>>>>
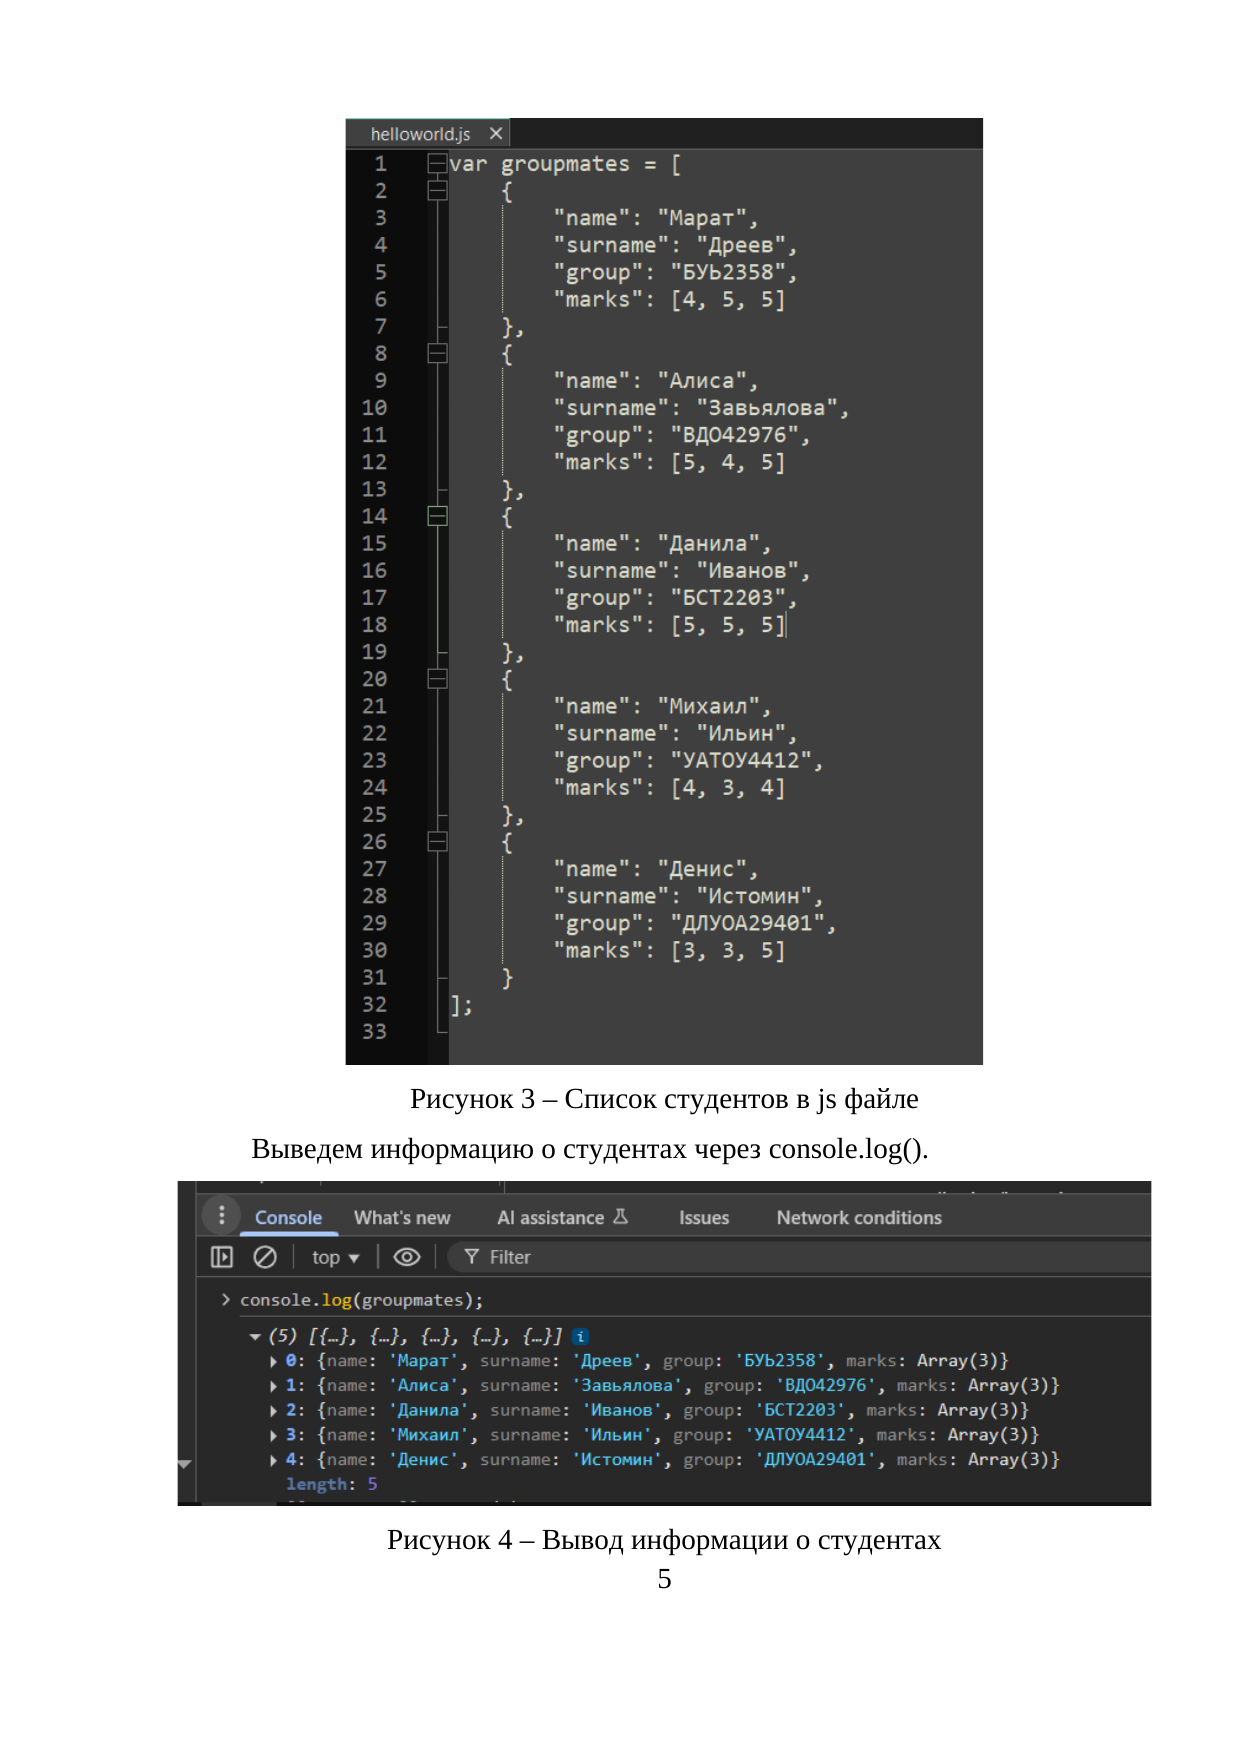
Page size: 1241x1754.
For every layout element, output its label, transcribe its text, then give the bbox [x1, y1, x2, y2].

text Рисунок 4 – Вывод информации о студентах [177, 1522, 1152, 1556]
text Выведем информацию о студентах через console.log(). [177, 1131, 1152, 1165]
picture [177, 1181, 1152, 1506]
picture [345, 118, 984, 1065]
text Рисунок 3 – Список студентов в js файле [177, 1081, 1152, 1115]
<<<<
## Exercise
Please reproduce the records above exactly, leaving out every picture.

## Response to this exercise
Page size: 1241x1754.
For every layout element, output its label, transcribe its text, then give the bbox [x1, y1, x2, y2].

text Рисунок 4 – Вывод информации о студентах [177, 1522, 1152, 1556]
text Выведем информацию о студентах через console.log(). [177, 1131, 1152, 1165]
picture [177, 1181, 1152, 1506]
picture [345, 118, 984, 1065]
text Рисунок 3 – Список студентов в js файле [177, 1081, 1152, 1115]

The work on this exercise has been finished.